Items from a dataset:
# # # # #

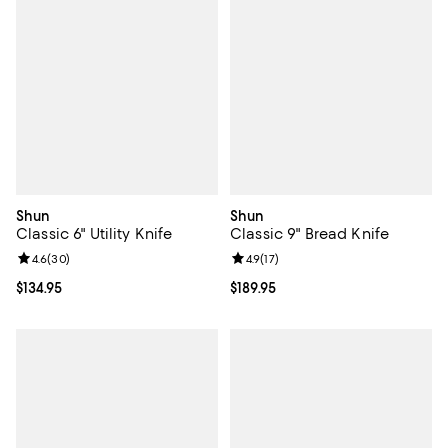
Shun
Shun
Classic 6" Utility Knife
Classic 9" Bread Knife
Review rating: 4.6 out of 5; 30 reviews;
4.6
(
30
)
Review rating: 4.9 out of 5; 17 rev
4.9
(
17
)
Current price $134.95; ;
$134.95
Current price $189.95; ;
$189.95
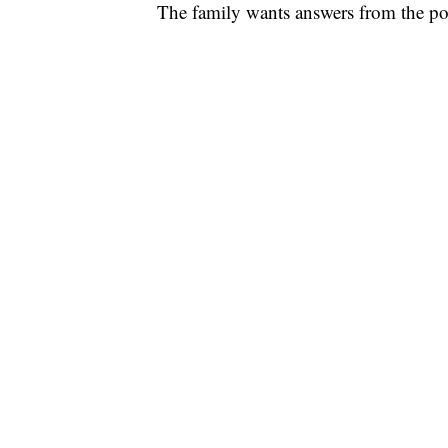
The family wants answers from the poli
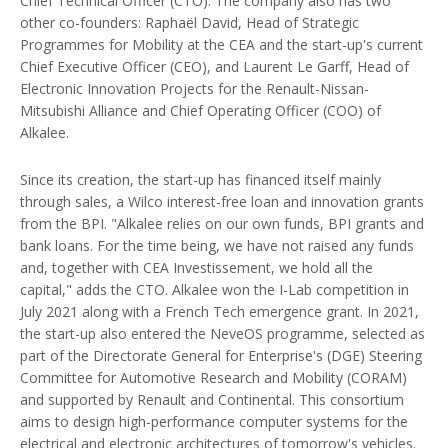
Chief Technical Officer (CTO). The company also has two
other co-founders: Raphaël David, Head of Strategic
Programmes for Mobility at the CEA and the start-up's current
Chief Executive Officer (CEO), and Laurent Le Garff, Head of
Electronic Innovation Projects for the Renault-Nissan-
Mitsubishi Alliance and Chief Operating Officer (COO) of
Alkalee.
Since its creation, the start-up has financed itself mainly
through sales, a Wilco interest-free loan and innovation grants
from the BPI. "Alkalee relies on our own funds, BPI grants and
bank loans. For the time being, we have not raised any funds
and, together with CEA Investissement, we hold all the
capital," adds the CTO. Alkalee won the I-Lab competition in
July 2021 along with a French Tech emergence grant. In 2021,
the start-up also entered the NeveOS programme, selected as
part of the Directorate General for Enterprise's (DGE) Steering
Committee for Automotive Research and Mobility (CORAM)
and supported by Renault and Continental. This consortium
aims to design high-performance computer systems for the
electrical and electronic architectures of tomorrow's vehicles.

# # # # #

TASK INSTRUCTIONS:
Starting at the beginning of the items and ending with the line containing "The family wants answers from the poli", write those lines again with "Review rating" changed to "Customer rating" and everything else left unchanged. Leave the pictures out of your answer.

SOLUTION FOR THIS EXERCISE:
Shun
Shun
Classic 6" Utility Knife
Classic 9" Bread Knife
Customer rating: 4.6 out of 5; 30 reviews;
4.6
(
30
)
Customer rating: 4.9 out of 5; 17 rev
4.9
(
17
)
Current price $134.95; ;
$134.95
Current price $189.95; ;
$189.95
The family wants answers from the poli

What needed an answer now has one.